Mozilla Firefox is a free and open source web browser developed for Windows, OS X, and Linux, with a mobile version for Android, by Mozilla Foundation and its subsidiary, the Mozilla Corporation. Firefox uses the Gecko layout engine to render web pages, which implements current and anticipated web standards.As of July 2013, Firefox has between 16% and 21% of worldwide usage, making it the third most popular web browse. According to Mozilla, Firefox counts over 450 million users around the world.

3. Google Chrome

Google Chrome is a freeware web browser developed by Google.
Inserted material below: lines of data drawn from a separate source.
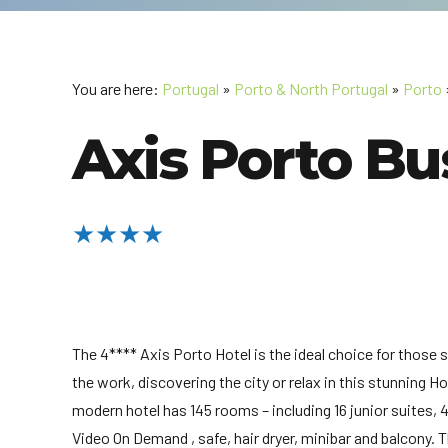
You are here:
Portugal
»
Porto & North Portugal
»
Porto
Axis Porto Bu
★★★★
The 4**** Axis Porto Hotel is the ideal choice for those 
the work, discovering the city or relax in this stunning H
modern hotel has 145 rooms – including 16 junior suites,
Video On Demand , safe, hair dryer, minibar and balcony. 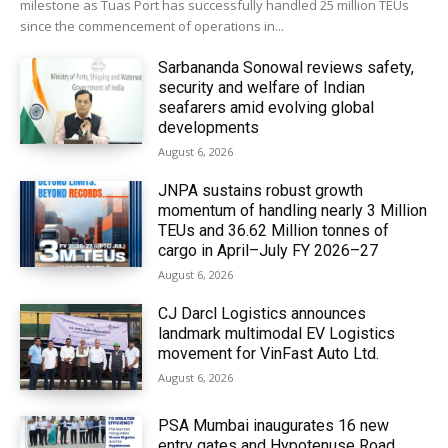
milestone as Tuas Port has successfully handled 25 million TEUs
since the commencement of operations in...
Sarbananda Sonowal reviews safety,
security and welfare of Indian
seafarers amid evolving global
developments
August 6, 2026
JNPA sustains robust growth
momentum of handling nearly 3 Million
TEUs and 36.62 Million tonnes of
cargo in April–July FY 2026–27
August 6, 2026
CJ Darcl Logistics announces
landmark multimodal EV Logistics
movement for VinFast Auto Ltd.
August 6, 2026
PSA Mumbai inaugurates 16 new
entry gates and Hypotenuse Road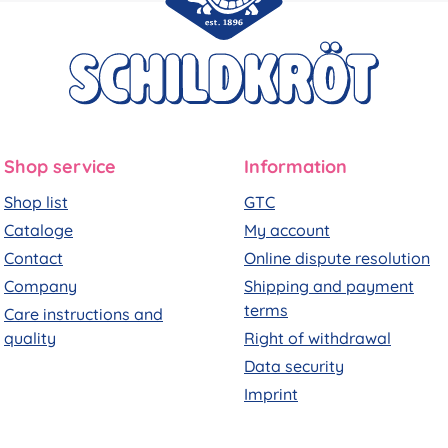
Shop service
Information
Shop list
GTC
Cataloge
My account
Contact
Online dispute resolution
Company
Shipping and payment
terms
Care instructions and
quality
Right of withdrawal
Data security
Imprint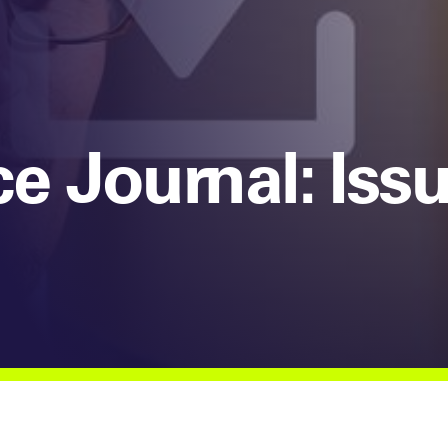
e Journal: Iss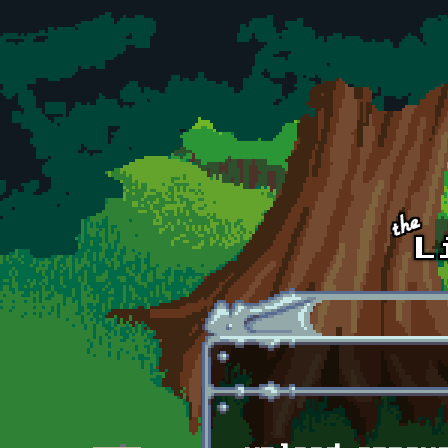
Skip to main content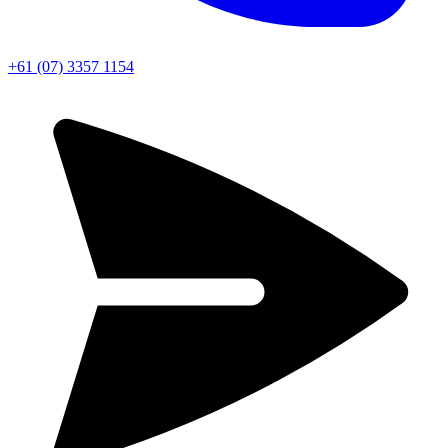
+61 (07) 3357 1154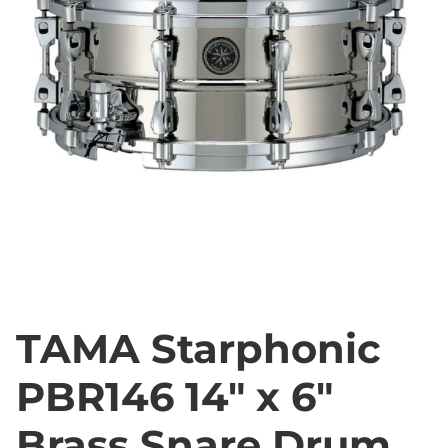
TAMA Starphonic
PBR146 14" x 6"
Brass Snare Drum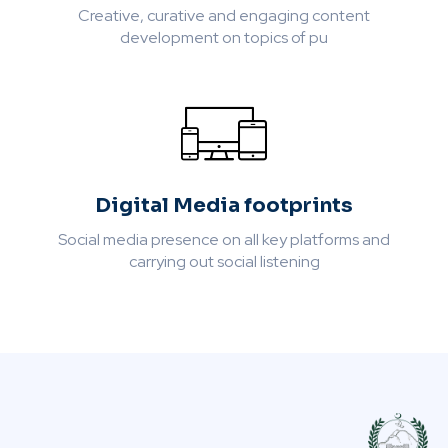
Creative, curative and engaging content
development on topics of pu
Digital Media footprints
Social media presence on all key platforms and
carrying out social listening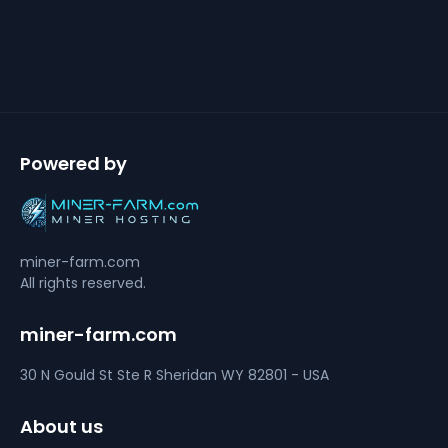
Powered by
miner-farm.com
All rights reserved.
miner-farm.com
30 N Gould St Ste R
Sheridan
WY 82801 - USA
About us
It used the WebKit layout engine until version 27 and, with the exception of its iOS releases, from version 28 and beyond uses the WebKit fork Blink. It was first released as a beta version for Microsoft Windows on September 2, 2008, and as a stable public release on December 11, 2008.In September 2008, Google released the majority of Chrome’s source code as an open source project called Chromium, on which Chrome releases are still based.

4. Adobe Flash Player

The Adobe Flash Player is freeware software for viewing multimedia, executing rich Internet applications, and streaming video and audio, content created on the Adobe Flash platform. Flash Player can run from a web browser (as a browser plug-in) or on supported mobile devices, but there also exist versions running directly on an operating system intended both for regular users and content developers, denoted with the Projector (or Standalone) and Debugger name suffixes, respectively.

5. Java

Java is a set of several computer software products and specifications from Sun Microsystems (which has since merged with Oracle Corporation), that together provide a system for developing application software and deploying it in a cross-platform computing environment. Java is used in a wide variety of computing platforms from embedded devices and mobile phones on the low end, to enterprise servers and supercomputers on the high end.